The promos for this show tell us that the “average” hospital ER experiences five code blacks a year. In this TV show, the fictional Angels Memorial Hospital “is in code black 300 times a year.” Good golly, Miss Molly -- that’s a lotta code blacks!
Certainly, a near-constant code black condition in a hospital emergency room provides a fertile foundation for television-style drama. And “Code Black” is nothing if not proficient at telling its stories in all their gory detail in just a few minutes (if not seconds) at breakneck speed. The show has many stories to tell and lives to save, so time and speed are of the essence.
It is a glossy, bloody production -- like the medical-show equivalent of the “CSI” shows on CBS. Like those shows, the ensemble of characters in “Code Black” are heroes, first and foremost, but you also get hints of flawed or at least traumatic private backstories designed to humanize them.
One young male doctor, for example, reveals he is a recovering drug addict, which gives him insight into the problems of one of the emergency-room patients (he turns out to be wrong about her, however).
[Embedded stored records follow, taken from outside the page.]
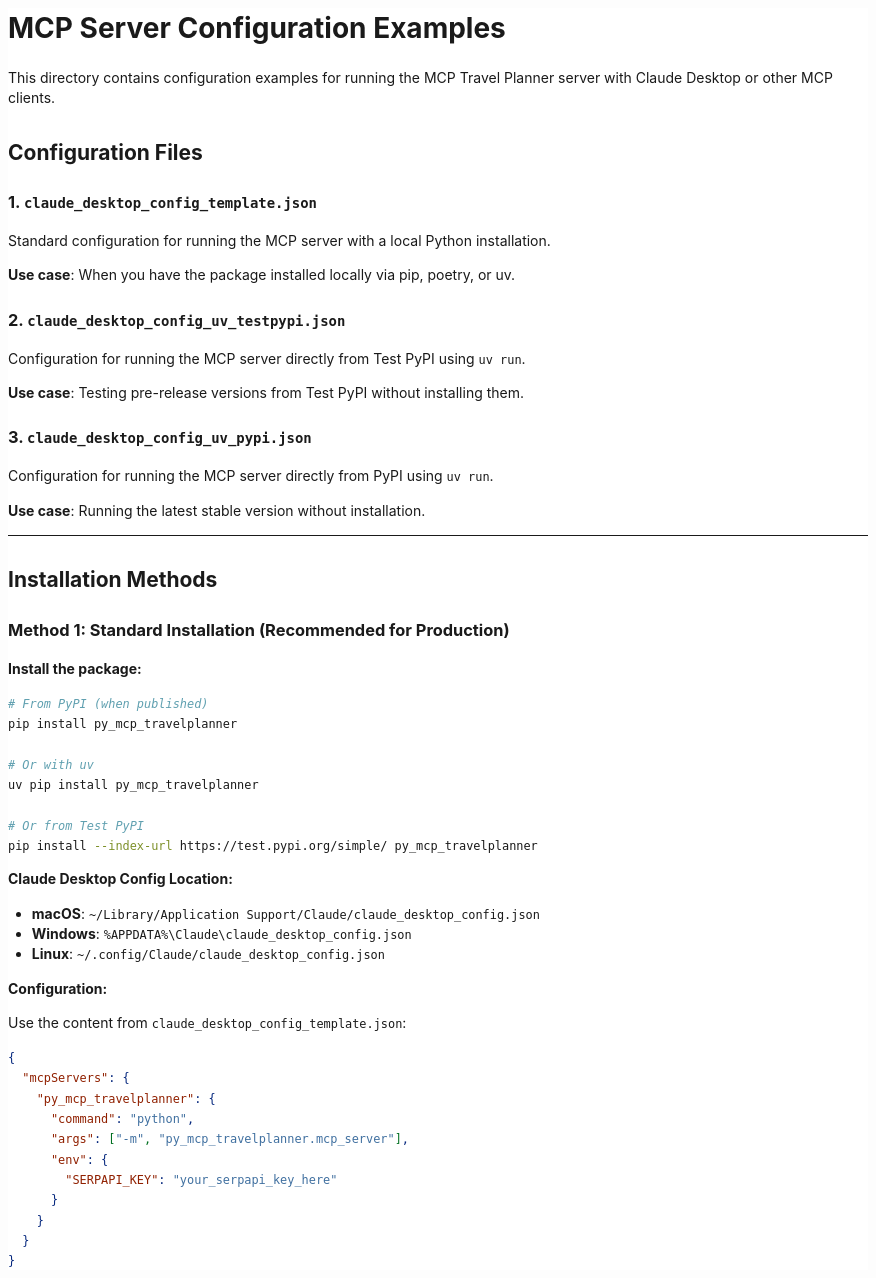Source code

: # MCP Server Configuration Examples

This directory contains configuration examples for running the MCP Travel Planner server with Claude Desktop or other MCP clients.

## Configuration Files

### 1. `claude_desktop_config_template.json`
Standard configuration for running the MCP server with a local Python installation.

**Use case**: When you have the package installed locally via pip, poetry, or uv.

### 2. `claude_desktop_config_uv_testpypi.json`
Configuration for running the MCP server directly from Test PyPI using `uv run`.

**Use case**: Testing pre-release versions from Test PyPI without installing them.

### 3. `claude_desktop_config_uv_pypi.json`
Configuration for running the MCP server directly from PyPI using `uv run`.

**Use case**: Running the latest stable version without installation.

---

## Installation Methods

### Method 1: Standard Installation (Recommended for Production)

**Install the package:**

```bash
# From PyPI (when published)
pip install py_mcp_travelplanner

# Or with uv
uv pip install py_mcp_travelplanner

# Or from Test PyPI
pip install --index-url https://test.pypi.org/simple/ py_mcp_travelplanner
```

**Claude Desktop Config Location:**

- **macOS**: `~/Library/Application Support/Claude/claude_desktop_config.json`
- **Windows**: `%APPDATA%\Claude\claude_desktop_config.json`
- **Linux**: `~/.config/Claude/claude_desktop_config.json`

**Configuration:**

Use the content from `claude_desktop_config_template.json`:

```json
{
  "mcpServers": {
    "py_mcp_travelplanner": {
      "command": "python",
      "args": ["-m", "py_mcp_travelplanner.mcp_server"],
      "env": {
        "SERPAPI_KEY": "your_serpapi_key_here"
      }
    }
  }
}
```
He is one of a group of wide-eyed residents who are beginning tours of duty in this hospital ER under the supervision of a hard-nosed veteran MD played by Marcia Gay Harden and a veteran male nurse played by Luis Guzman. In the premiere, he gives the best performance, which isn’t surprising if you are familiar with his work. “Code Black” also stars Kevin Dunn as the ER’s supervisor and Bonnie Somerville as a middle-aged mom taking up a new career as a doctor.
In “Code Black,” the life-or-death decisions and medical miracle-making are laid on so thick that you might develop symptoms of PTSD yourself just by watching it. At times, it all feels unbelievable, since you expect these doctors to collapse one by one from exhaustion after only one shift in this horrible workplace. But they don’t collapse, of course, and before you know it, 22 victims of an apartment house fire are being rushed in the door and everyone gets fired up once again.
It’s an understatement to say “Code Black” tugs at your heartstrings. On the contrary, it yanks on them and, in the process, demands that you pay attention. It feels like a hit show.
“Code Black” premieres Wednesday night (Sept. 30) at 10 Eastern on CBS.